* [Extracted data]
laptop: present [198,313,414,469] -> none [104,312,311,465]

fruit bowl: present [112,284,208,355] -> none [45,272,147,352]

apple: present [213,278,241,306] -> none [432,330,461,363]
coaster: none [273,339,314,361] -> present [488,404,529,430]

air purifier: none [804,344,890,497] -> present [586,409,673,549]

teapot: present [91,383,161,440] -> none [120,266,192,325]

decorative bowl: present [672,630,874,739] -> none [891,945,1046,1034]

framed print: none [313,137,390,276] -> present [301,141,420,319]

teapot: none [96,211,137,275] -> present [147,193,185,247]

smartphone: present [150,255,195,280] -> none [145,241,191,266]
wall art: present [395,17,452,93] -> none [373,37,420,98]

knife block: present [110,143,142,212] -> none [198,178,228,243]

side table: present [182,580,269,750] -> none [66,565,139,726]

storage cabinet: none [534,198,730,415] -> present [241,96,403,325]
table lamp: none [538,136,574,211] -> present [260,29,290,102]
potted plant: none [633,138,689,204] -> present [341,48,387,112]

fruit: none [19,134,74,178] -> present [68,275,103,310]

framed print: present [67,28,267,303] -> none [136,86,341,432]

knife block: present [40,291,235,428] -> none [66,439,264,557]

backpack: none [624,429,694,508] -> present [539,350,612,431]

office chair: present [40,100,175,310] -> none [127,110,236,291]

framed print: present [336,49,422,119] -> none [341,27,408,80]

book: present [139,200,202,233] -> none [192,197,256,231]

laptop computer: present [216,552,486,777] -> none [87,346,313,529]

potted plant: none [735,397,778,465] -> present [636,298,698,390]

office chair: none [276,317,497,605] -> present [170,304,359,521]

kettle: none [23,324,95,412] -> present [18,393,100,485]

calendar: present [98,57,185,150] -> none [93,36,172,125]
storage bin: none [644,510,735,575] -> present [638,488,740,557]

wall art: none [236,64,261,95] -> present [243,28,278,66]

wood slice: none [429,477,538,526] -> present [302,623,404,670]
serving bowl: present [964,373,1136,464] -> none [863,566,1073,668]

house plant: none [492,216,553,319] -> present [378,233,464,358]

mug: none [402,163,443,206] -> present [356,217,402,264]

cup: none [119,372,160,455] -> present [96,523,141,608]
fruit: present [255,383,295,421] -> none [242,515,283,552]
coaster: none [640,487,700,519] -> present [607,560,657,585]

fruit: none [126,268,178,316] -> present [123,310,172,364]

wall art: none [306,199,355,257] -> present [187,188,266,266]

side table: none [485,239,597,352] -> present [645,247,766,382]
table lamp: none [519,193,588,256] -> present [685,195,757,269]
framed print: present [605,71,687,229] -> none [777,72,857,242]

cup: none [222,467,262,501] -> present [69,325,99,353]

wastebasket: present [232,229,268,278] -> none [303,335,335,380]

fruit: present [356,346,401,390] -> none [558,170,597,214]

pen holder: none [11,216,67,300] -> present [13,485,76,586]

* [Instruction] Look through the entries above and find each line where the word "fruit" occurs; copy those lines.

* [The completed task]
fruit bowl: present [112,284,208,355] -> none [45,272,147,352]
fruit: none [19,134,74,178] -> present [68,275,103,310]
fruit: present [255,383,295,421] -> none [242,515,283,552]
fruit: none [126,268,178,316] -> present [123,310,172,364]
fruit: present [356,346,401,390] -> none [558,170,597,214]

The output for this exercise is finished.